Work required:
Rewrite all of the records below, replacing "chart" with "graph" everywhere and keeping everything else the same. Omit the pictures from your answer.

Dataset items
>>

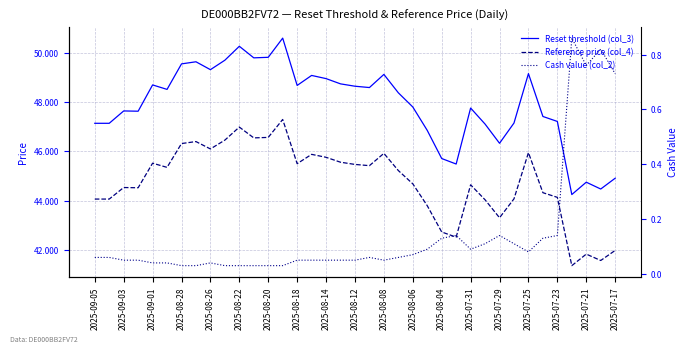

Is this an area chart (filled region under the line)?

No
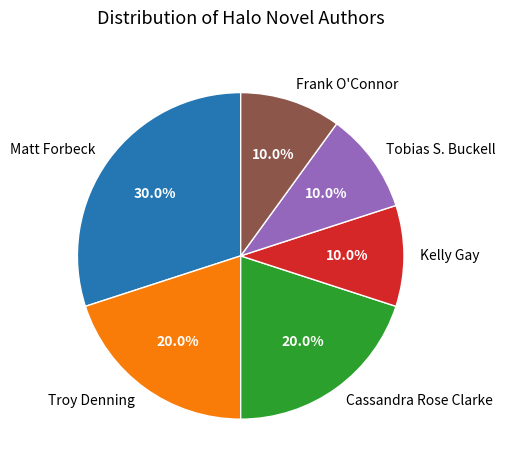

Count the number of slices in the pie.

6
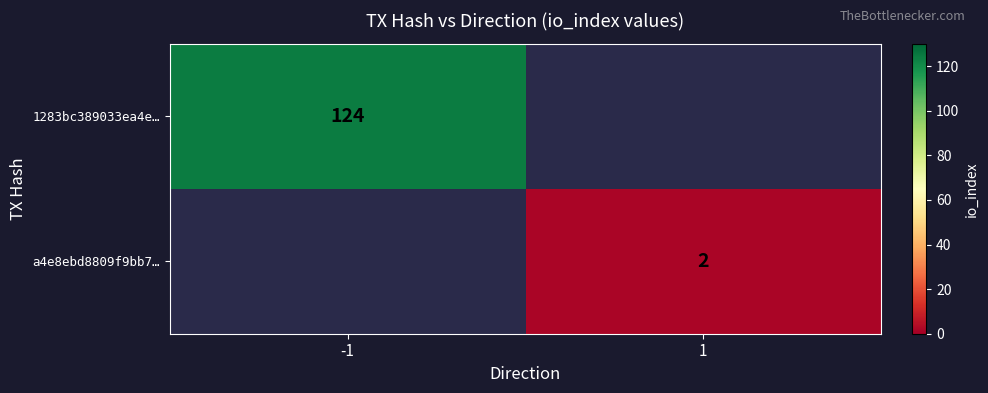

True or false: 1283bc389033ea4e… has a value of 41.3 at -1.

False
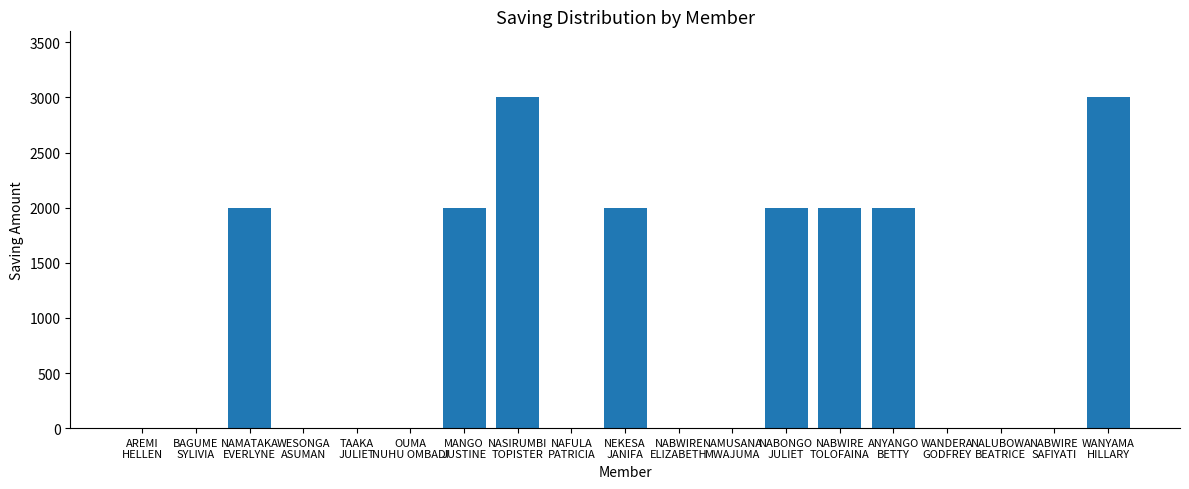

Does the chart contain stacked bars?

No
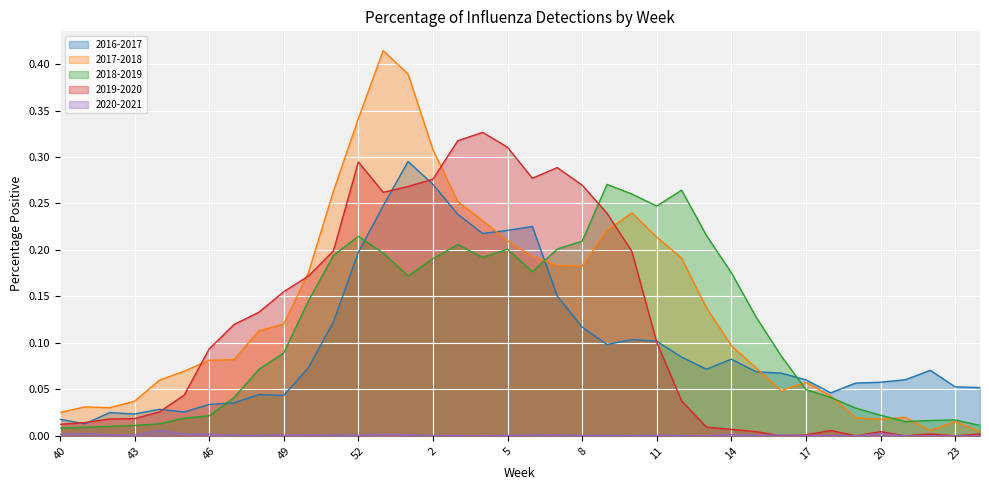

The 2018-2019 series shows 0.0 at 47. True or false?

False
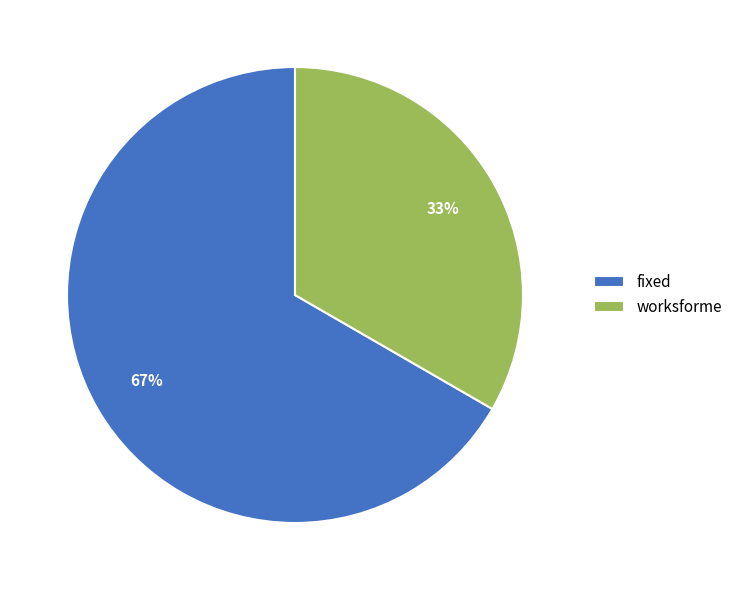

Which has a higher value, worksforme or fixed?

fixed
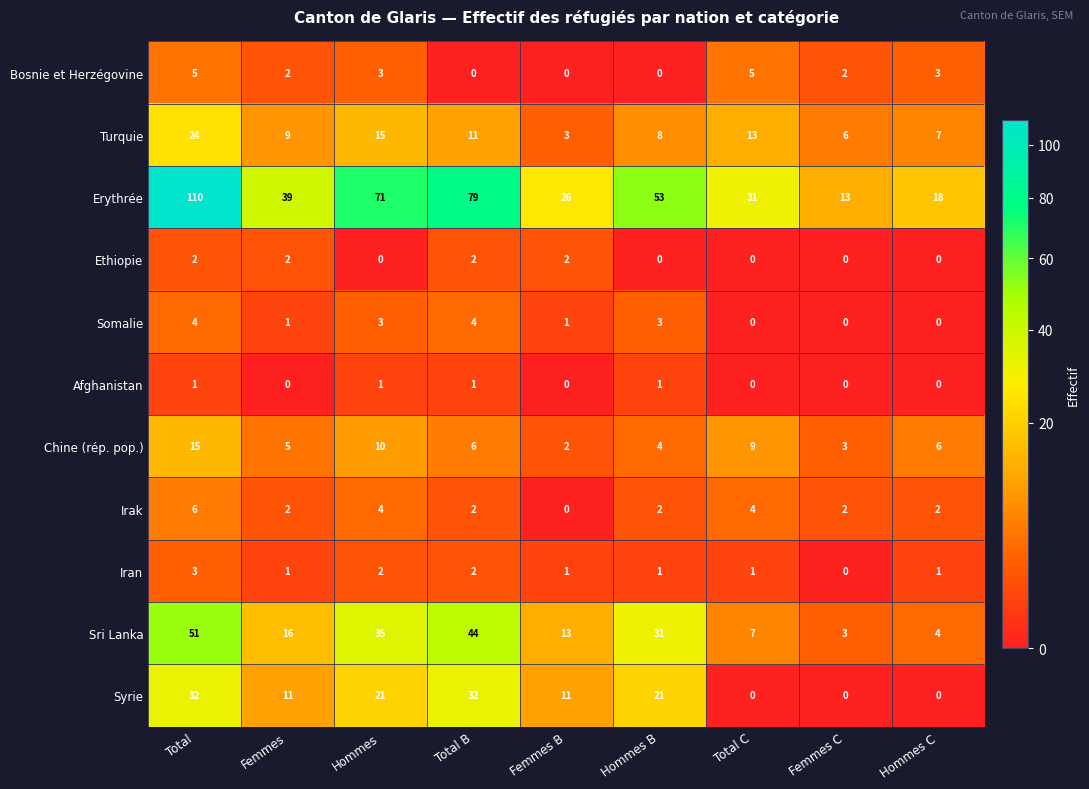

What is the difference between the Irak values at Total and Femmes B?

6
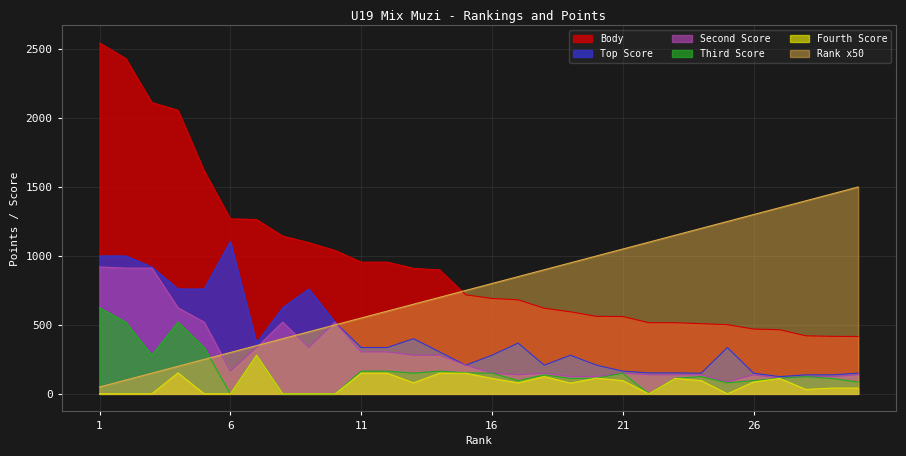

Is it true that Top Score equals 363 at 5?

False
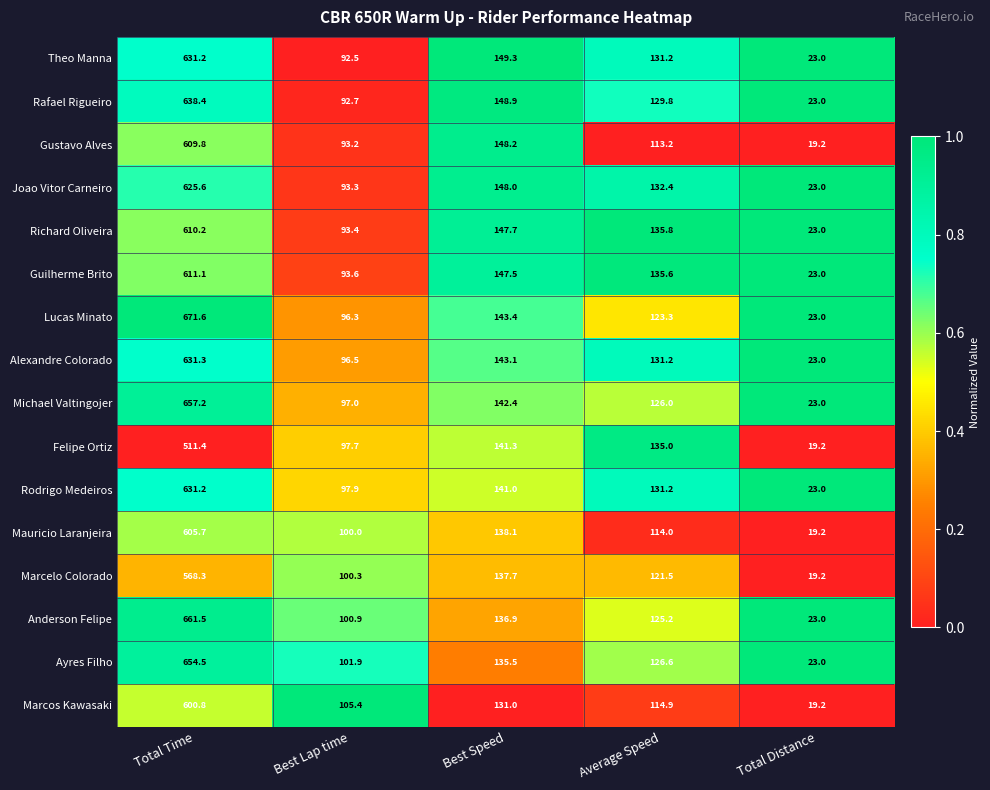

What is the sum of all Rodrigo Medeiros values?

1024.3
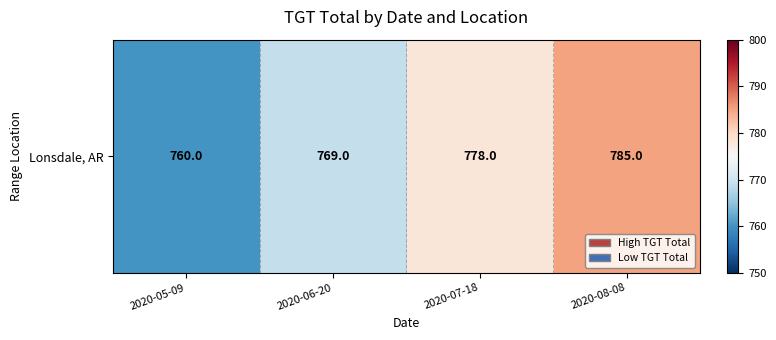

True or false: the data shows 769.0 at 2020-06-20.

True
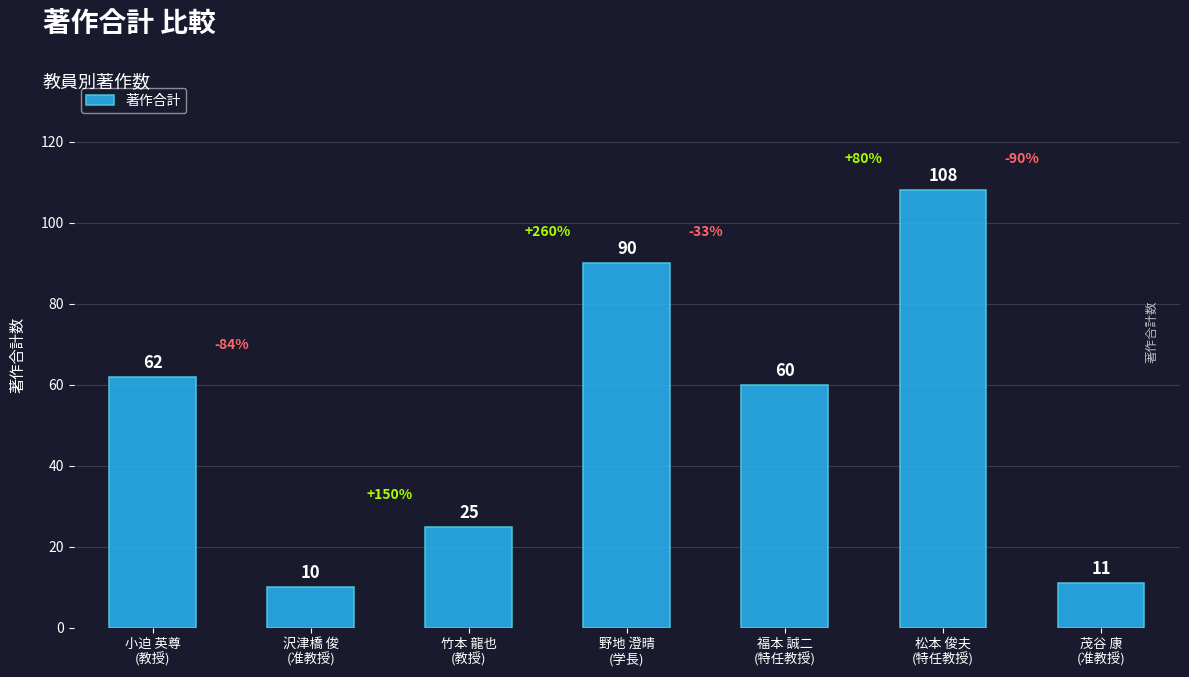

At which category does the chart reach its minimum across all series?

沢津橋 俊
(准教授)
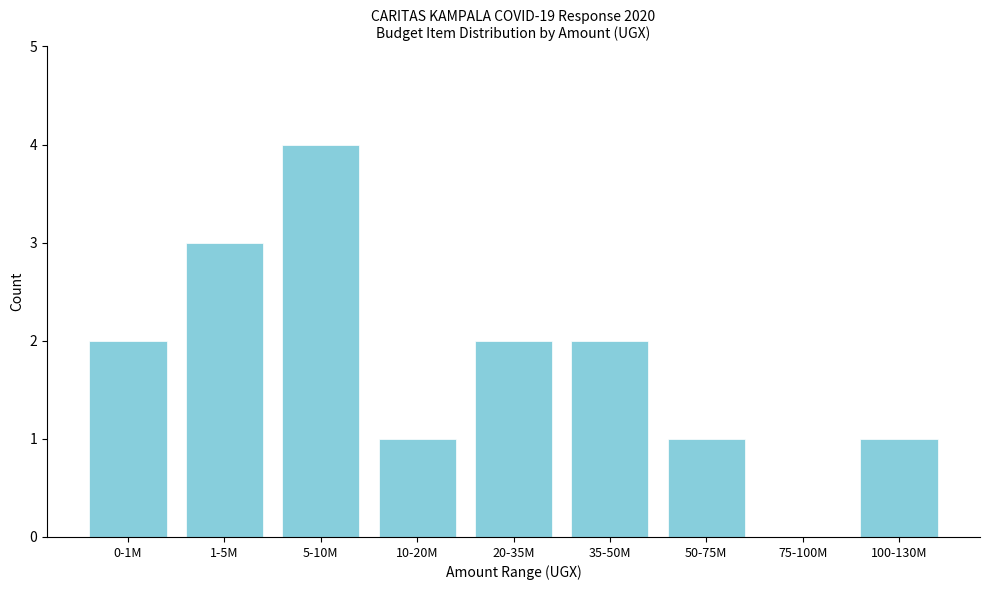

Reading left to right, list all the values displayed in this chart.

0-1M=2	1-5M=3	5-10M=4	10-20M=1	20-35M=2	35-50M=2	50-75M=1	75-100M=0	100-130M=1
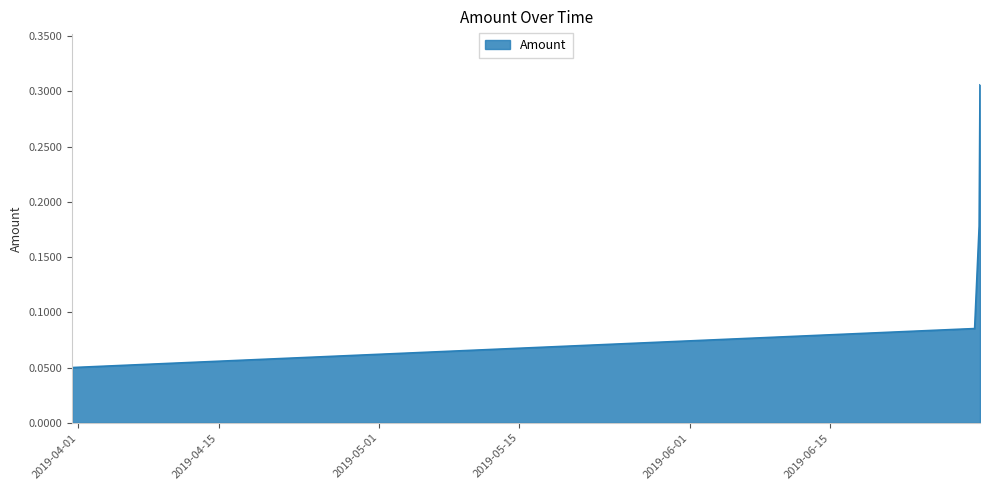

True or false: the data has more than 0 interior local peaks.

False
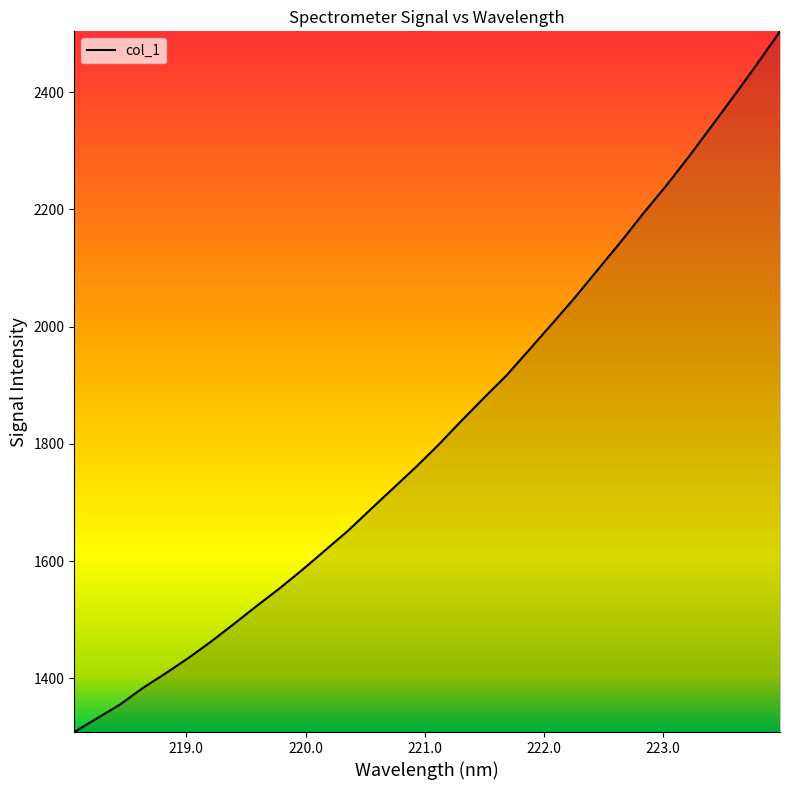

What is the greatest value displayed?

2503.9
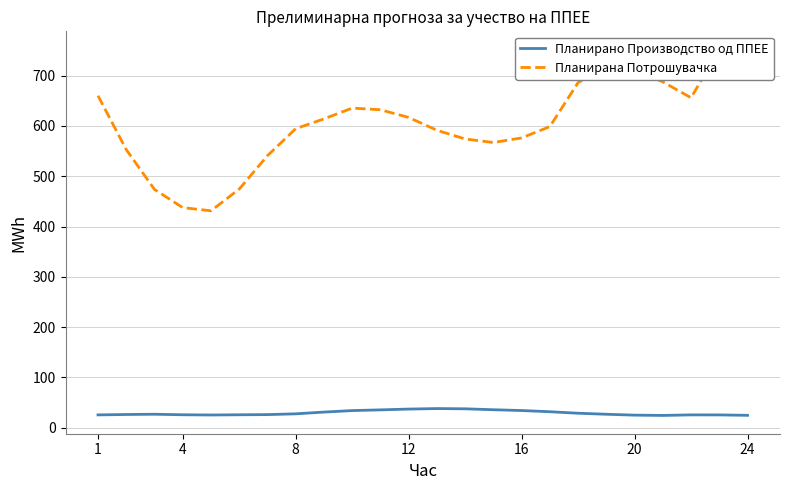

Reading left to right, transcribe all the data shown in this chart.

Планирано Производство од ППЕЕ: 25.5	26.3	26.8	25.7	25.3	25.7	26.1	27.6	31.1	34.0	35.5	37.1	38.1	37.6	35.7	34.2	31.8	28.8	26.7	25.0	24.4	25.5	25.4	24.6
Планирана Потрошувачка: 660.1	552.9	473.8	437.6	431.3	474.4	540.9	594.5	614.0	635.5	632.2	616.9	591.4	574.1	567.1	576.2	598.7	686.2	719.4	711.7	687.6	656.1	751.8	739.7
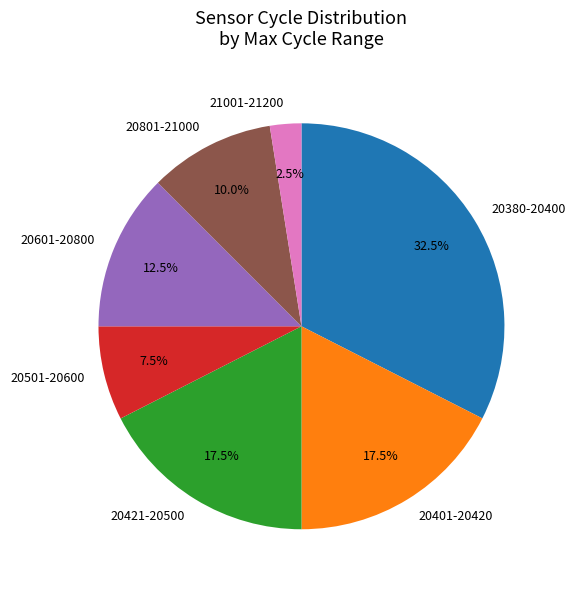

Which category has the smallest portion of the pie?

21001-21200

<<

Task response:
Is this an area graph (filled region under the line)?

No

Count the number of slices in the pie.

6

True or false: 1283bc389033ea4e… has a value of 41.3 at -1.

False

Does the graph contain stacked bars?

No

The 2018-2019 series shows 0.0 at 47. True or false?

False

Which has a higher value, worksforme or fixed?

fixed

What is the difference between the Irak values at Total and Femmes B?

6

Is it true that Top Score equals 363 at 5?

False

What is the sum of all Rodrigo Medeiros values?

1024.3

True or false: the data shows 769.0 at 2020-06-20.

True

At which category does the graph reach its minimum across all series?

沢津橋 俊
(准教授)

Reading left to right, list all the values displayed in this graph.

0-1M=2	1-5M=3	5-10M=4	10-20M=1	20-35M=2	35-50M=2	50-75M=1	75-100M=0	100-130M=1

True or false: the data has more than 0 interior local peaks.

False

What is the greatest value displayed?

2503.9

Reading left to right, transcribe all the data shown in this graph.

Планирано Производство од ППЕЕ: 25.5	26.3	26.8	25.7	25.3	25.7	26.1	27.6	31.1	34.0	35.5	37.1	38.1	37.6	35.7	34.2	31.8	28.8	26.7	25.0	24.4	25.5	25.4	24.6
Планирана Потрошувачка: 660.1	552.9	473.8	437.6	431.3	474.4	540.9	594.5	614.0	635.5	632.2	616.9	591.4	574.1	567.1	576.2	598.7	686.2	719.4	711.7	687.6	656.1	751.8	739.7

Which category has the smallest portion of the pie?

21001-21200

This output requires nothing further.